_PROBLEM DETAILS_
Return the stretch from the line with "right hip: (354, 141, 5)" through the line with "right shoulder: (575, 327, -2)" in the data below, character for character, skipping all pictures.

[Keypoint text descriptions]
━━━━━━━━━━

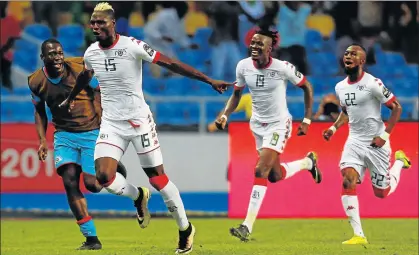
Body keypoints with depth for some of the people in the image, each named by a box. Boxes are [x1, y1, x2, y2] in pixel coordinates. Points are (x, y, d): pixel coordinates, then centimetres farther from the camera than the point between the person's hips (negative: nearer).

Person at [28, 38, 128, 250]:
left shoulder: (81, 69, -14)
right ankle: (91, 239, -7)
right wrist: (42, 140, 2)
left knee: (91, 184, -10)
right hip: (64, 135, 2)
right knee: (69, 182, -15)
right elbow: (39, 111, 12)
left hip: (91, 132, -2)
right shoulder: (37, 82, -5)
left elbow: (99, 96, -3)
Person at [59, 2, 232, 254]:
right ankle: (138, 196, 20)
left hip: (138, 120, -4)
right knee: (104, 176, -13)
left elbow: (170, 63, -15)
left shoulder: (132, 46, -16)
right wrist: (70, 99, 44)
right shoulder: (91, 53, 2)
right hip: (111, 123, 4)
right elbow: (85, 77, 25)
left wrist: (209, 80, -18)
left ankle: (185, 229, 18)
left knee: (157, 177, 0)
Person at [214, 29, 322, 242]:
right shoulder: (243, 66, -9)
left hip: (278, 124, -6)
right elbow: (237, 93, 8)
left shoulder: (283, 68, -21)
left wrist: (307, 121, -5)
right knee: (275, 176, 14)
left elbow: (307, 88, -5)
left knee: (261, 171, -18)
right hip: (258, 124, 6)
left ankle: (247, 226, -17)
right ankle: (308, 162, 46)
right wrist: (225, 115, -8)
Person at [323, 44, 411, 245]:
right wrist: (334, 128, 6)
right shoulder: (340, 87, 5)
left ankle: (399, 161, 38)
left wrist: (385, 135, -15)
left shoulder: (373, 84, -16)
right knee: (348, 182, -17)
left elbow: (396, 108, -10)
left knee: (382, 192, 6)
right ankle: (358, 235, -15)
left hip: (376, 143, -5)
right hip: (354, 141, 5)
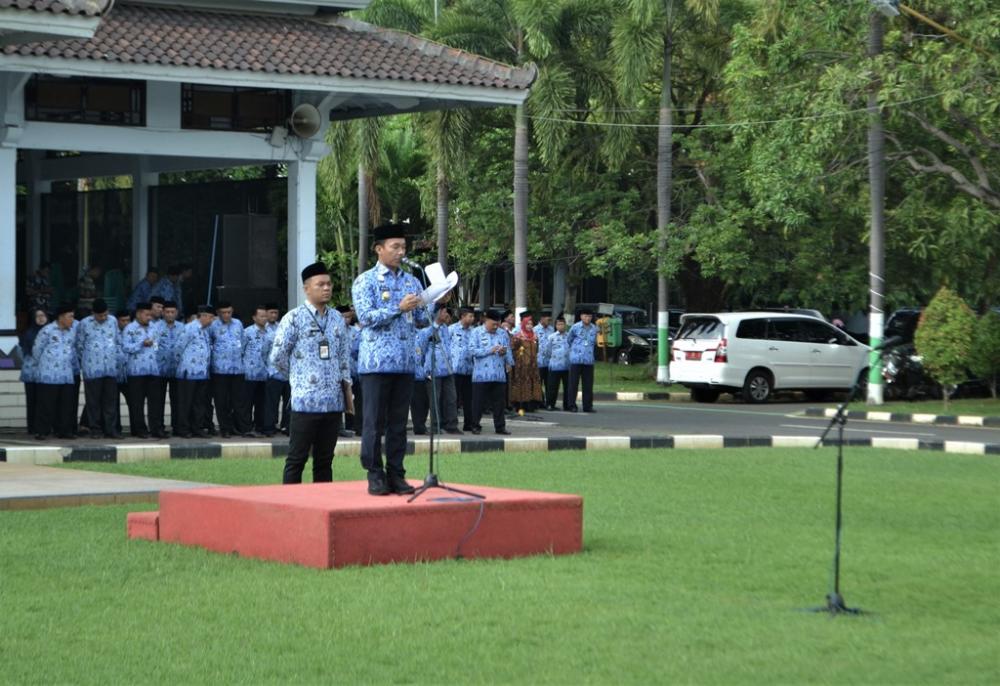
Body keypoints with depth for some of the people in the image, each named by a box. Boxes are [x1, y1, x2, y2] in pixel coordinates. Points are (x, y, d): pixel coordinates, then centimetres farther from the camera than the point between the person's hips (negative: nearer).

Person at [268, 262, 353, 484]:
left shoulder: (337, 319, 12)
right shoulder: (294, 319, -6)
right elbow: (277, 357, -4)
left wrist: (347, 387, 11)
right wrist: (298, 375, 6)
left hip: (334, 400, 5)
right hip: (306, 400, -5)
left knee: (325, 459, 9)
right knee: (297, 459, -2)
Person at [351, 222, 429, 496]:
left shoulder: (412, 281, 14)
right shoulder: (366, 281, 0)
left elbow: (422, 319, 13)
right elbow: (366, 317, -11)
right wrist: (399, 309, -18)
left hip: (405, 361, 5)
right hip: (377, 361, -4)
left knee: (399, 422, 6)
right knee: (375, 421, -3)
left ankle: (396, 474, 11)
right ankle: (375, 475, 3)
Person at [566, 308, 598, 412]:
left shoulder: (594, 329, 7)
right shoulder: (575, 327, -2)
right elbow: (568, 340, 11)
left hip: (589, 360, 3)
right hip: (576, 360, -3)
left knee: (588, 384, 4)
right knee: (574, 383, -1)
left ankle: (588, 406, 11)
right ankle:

━━━━━━━━━━

_ANSWER SPACE_
right hip: (354, 141, 5)
Body keypoints with depth for some of the people in the image, each named by a box. Boxes are [x1, y1, x2, y2] in pixel coordinates. Points are (x, y, d): pixel coordinates, then centimetres farther from the camera than the point between the person's hips (negative: nearer).

Person at [268, 262, 353, 484]:
left shoulder: (337, 319, 12)
right shoulder: (294, 319, -6)
right elbow: (277, 357, -4)
left wrist: (347, 387, 11)
right wrist: (298, 375, 6)
left hip: (334, 400, 5)
right hip: (306, 400, -5)
left knee: (325, 459, 9)
right knee: (297, 459, -2)
Person at [351, 222, 429, 496]:
left shoulder: (412, 281, 14)
right shoulder: (366, 281, 0)
left elbow: (422, 319, 13)
right elbow: (366, 317, -11)
right wrist: (399, 309, -18)
left hip: (405, 361, 5)
right hip: (377, 361, -4)
left knee: (399, 422, 6)
right knee: (375, 421, -3)
left ankle: (396, 474, 11)
right ankle: (375, 475, 3)
Person at [566, 308, 598, 412]:
left shoulder: (594, 329, 7)
right shoulder: (575, 327, -2)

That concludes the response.